What needs to be done - Copy the listing below word for word and line for line, omitting the pictures.

/---

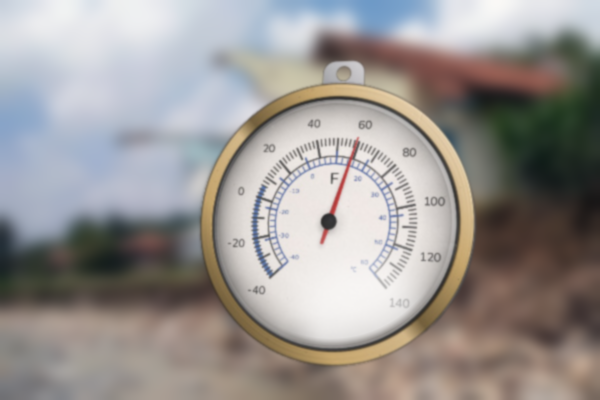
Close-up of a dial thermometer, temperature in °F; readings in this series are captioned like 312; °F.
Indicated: 60; °F
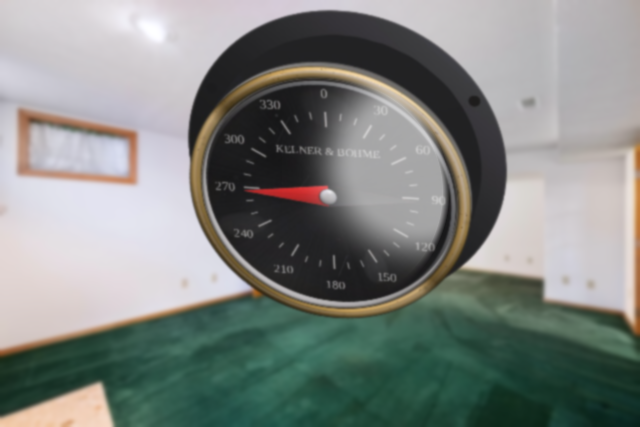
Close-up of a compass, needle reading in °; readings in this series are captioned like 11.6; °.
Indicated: 270; °
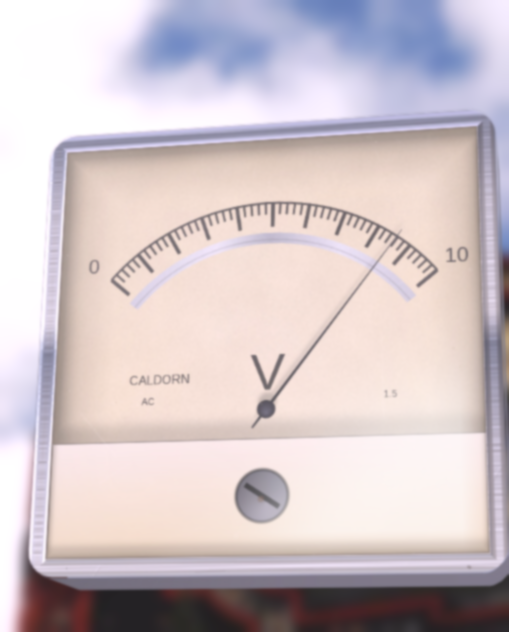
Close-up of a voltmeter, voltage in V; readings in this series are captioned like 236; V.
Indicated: 8.6; V
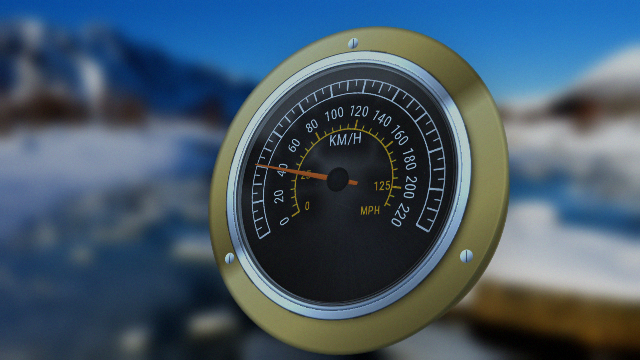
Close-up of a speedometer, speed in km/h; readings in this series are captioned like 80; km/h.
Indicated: 40; km/h
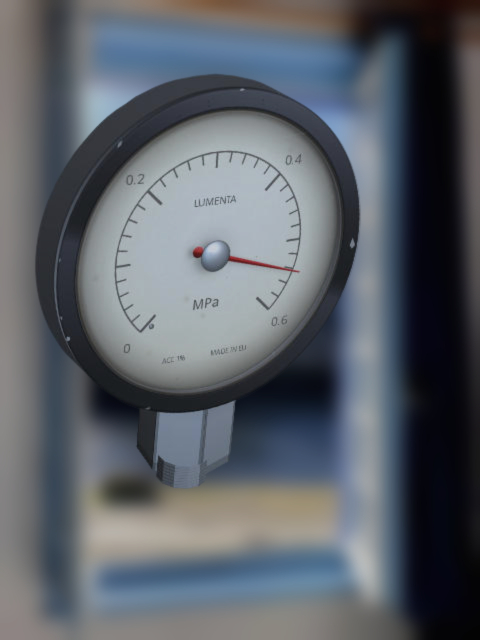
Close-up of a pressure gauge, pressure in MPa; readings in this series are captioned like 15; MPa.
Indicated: 0.54; MPa
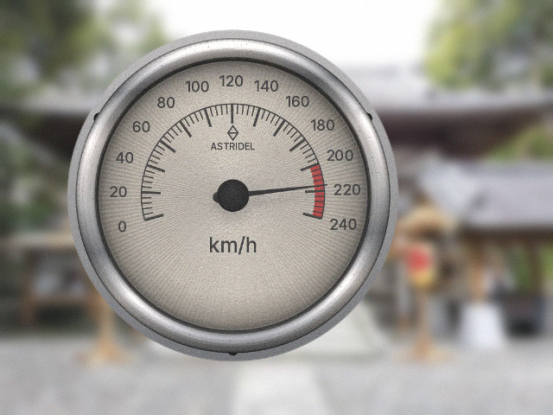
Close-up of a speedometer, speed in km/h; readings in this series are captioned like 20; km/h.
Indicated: 216; km/h
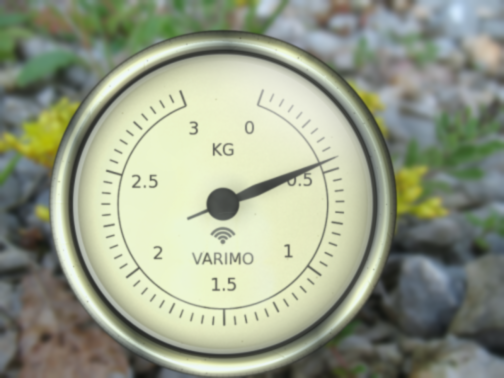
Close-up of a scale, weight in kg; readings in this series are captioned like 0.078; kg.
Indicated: 0.45; kg
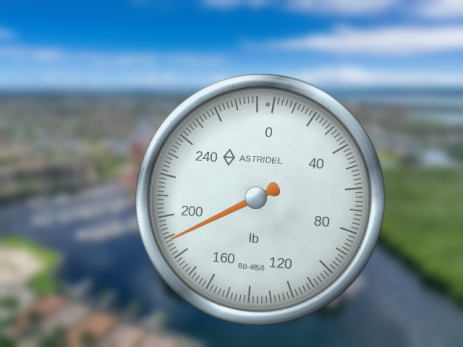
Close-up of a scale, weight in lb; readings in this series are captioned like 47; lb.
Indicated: 188; lb
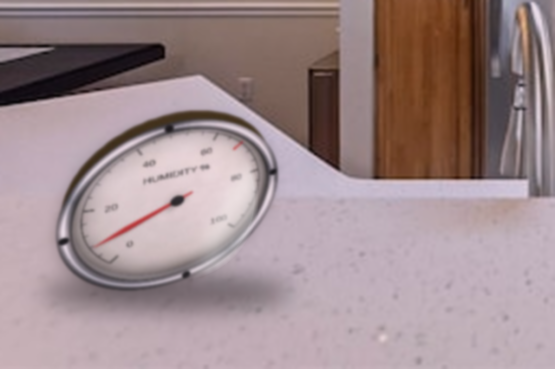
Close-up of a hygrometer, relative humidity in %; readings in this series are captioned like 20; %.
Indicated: 8; %
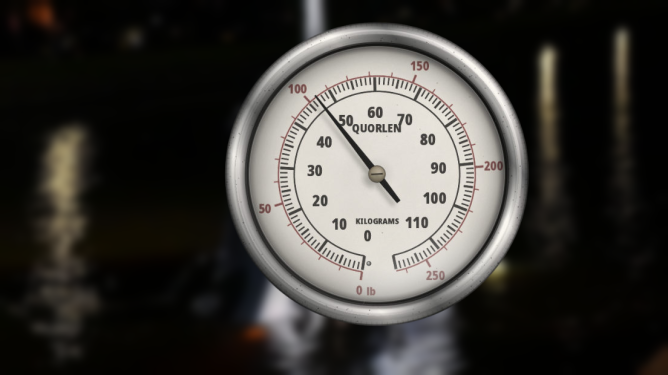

\---

Response -
Close-up of a dial thermometer, temperature in °F; readings in this series are captioned like 312; °F.
Indicated: 60; °F
Close-up of a compass, needle reading in °; readings in this series are captioned like 11.6; °.
Indicated: 270; °
Close-up of a voltmeter, voltage in V; readings in this series are captioned like 236; V.
Indicated: 8.6; V
Close-up of a speedometer, speed in km/h; readings in this series are captioned like 80; km/h.
Indicated: 40; km/h
Close-up of a pressure gauge, pressure in MPa; readings in this series are captioned like 15; MPa.
Indicated: 0.54; MPa
Close-up of a speedometer, speed in km/h; readings in this series are captioned like 20; km/h.
Indicated: 216; km/h
Close-up of a scale, weight in kg; readings in this series are captioned like 0.078; kg.
Indicated: 0.45; kg
Close-up of a scale, weight in lb; readings in this series are captioned like 47; lb.
Indicated: 188; lb
Close-up of a hygrometer, relative humidity in %; readings in this series are captioned like 20; %.
Indicated: 8; %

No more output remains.